/---
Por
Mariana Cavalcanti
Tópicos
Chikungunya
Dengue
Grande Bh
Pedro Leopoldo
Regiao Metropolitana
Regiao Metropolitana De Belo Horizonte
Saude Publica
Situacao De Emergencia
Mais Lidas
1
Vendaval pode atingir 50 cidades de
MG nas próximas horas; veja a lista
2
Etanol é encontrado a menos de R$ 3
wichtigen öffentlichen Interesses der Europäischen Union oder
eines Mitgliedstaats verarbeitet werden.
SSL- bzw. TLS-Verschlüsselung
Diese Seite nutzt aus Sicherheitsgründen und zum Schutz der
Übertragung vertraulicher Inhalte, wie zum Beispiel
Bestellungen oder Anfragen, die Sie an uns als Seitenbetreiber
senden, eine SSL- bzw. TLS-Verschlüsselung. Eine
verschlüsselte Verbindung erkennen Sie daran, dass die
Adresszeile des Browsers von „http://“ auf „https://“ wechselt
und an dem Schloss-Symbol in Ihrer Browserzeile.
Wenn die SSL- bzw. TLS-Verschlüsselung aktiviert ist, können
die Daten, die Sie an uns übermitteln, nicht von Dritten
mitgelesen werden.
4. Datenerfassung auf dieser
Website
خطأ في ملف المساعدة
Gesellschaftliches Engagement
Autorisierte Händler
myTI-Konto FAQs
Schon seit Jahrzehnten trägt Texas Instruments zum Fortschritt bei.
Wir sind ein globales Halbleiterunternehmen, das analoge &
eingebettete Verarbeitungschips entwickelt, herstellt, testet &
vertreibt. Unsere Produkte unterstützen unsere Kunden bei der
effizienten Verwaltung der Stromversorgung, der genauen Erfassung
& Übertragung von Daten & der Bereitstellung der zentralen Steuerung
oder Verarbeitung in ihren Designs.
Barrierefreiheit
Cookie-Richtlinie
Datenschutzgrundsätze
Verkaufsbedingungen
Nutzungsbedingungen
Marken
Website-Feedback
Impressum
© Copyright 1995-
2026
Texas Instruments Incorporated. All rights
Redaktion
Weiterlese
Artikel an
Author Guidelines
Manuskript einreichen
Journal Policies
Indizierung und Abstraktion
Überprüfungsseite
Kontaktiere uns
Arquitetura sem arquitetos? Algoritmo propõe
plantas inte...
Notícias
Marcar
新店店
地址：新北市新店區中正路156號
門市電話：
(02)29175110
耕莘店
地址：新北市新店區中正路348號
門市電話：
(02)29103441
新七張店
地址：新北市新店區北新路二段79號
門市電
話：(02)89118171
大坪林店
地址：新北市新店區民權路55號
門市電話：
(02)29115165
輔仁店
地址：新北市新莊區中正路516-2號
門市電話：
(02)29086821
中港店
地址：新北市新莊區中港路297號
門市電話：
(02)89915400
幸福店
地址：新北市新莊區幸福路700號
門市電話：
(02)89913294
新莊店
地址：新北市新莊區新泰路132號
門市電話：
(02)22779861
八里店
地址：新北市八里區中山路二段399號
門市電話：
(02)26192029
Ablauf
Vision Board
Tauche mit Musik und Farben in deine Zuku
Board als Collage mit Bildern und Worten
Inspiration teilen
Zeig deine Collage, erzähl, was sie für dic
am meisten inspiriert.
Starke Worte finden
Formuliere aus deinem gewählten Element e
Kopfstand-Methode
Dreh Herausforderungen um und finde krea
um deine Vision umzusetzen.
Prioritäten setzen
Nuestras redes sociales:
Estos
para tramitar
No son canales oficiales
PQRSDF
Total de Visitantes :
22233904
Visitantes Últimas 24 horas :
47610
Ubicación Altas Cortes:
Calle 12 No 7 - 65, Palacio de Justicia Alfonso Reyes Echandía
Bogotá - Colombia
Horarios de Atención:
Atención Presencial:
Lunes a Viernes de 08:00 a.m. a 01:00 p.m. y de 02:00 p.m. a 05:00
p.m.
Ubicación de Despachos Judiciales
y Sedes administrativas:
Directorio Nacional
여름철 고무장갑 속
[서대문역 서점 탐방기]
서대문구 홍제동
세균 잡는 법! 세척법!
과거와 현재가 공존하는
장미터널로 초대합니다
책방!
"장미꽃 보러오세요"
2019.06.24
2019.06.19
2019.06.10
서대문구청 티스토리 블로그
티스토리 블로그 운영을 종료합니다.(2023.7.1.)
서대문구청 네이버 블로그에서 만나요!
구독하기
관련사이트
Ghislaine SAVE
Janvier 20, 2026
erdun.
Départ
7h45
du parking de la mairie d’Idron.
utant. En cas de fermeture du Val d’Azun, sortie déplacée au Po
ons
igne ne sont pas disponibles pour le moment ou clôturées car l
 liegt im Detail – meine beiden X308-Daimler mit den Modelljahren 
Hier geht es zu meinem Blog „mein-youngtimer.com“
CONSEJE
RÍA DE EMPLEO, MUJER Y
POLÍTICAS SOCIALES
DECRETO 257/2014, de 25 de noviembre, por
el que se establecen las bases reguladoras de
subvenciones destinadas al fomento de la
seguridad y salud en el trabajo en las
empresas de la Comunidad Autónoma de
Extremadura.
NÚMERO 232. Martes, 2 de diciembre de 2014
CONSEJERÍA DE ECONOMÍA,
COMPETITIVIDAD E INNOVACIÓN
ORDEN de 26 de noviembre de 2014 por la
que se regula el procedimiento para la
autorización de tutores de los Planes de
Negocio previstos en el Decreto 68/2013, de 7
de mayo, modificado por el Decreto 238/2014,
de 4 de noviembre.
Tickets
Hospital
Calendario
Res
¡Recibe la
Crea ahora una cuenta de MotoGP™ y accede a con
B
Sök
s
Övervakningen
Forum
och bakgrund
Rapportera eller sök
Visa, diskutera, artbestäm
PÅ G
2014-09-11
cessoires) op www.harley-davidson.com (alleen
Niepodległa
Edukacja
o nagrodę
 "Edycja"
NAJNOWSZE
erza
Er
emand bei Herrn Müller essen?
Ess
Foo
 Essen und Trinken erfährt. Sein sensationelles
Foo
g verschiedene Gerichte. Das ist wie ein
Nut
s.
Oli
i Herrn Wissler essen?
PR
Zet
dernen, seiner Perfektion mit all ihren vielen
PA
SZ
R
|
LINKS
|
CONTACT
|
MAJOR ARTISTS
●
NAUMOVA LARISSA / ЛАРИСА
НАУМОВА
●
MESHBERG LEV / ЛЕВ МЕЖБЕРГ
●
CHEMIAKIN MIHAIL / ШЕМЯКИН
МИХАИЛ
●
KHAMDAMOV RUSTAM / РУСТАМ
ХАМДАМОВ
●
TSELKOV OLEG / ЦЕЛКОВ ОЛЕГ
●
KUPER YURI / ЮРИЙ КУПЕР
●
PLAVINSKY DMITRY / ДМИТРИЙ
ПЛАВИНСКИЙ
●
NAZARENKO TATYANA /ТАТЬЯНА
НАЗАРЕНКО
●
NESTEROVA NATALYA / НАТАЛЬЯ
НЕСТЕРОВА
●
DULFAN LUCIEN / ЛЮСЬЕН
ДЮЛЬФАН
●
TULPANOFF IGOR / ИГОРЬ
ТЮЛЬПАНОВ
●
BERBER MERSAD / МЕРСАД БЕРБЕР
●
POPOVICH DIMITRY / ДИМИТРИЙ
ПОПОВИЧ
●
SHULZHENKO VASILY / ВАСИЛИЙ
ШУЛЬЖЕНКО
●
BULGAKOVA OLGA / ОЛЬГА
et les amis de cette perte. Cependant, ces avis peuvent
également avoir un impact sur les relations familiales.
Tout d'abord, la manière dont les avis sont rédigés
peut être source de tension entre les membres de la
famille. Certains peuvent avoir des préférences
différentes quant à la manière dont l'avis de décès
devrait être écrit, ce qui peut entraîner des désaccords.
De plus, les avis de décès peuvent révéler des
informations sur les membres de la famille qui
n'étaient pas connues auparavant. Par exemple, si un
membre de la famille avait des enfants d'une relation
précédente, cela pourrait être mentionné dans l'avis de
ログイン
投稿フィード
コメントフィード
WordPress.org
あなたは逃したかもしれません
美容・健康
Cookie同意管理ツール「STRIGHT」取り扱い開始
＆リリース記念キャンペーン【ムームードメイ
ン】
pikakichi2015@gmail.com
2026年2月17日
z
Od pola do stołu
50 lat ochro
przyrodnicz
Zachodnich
\---
TO-DO ITEM =
Write down, word for word, the lines above from the one containing "utant. En cas" through the one containing "Hier geht es", both ends included.

RESPONSE =
utant. En cas de fermeture du Val d’Azun, sortie déplacée au Po
ons
igne ne sont pas disponibles pour le moment ou clôturées car l
 liegt im Detail – meine beiden X308-Daimler mit den Modelljahren 
Hier geht es zu meinem Blog „mein-youngtimer.com“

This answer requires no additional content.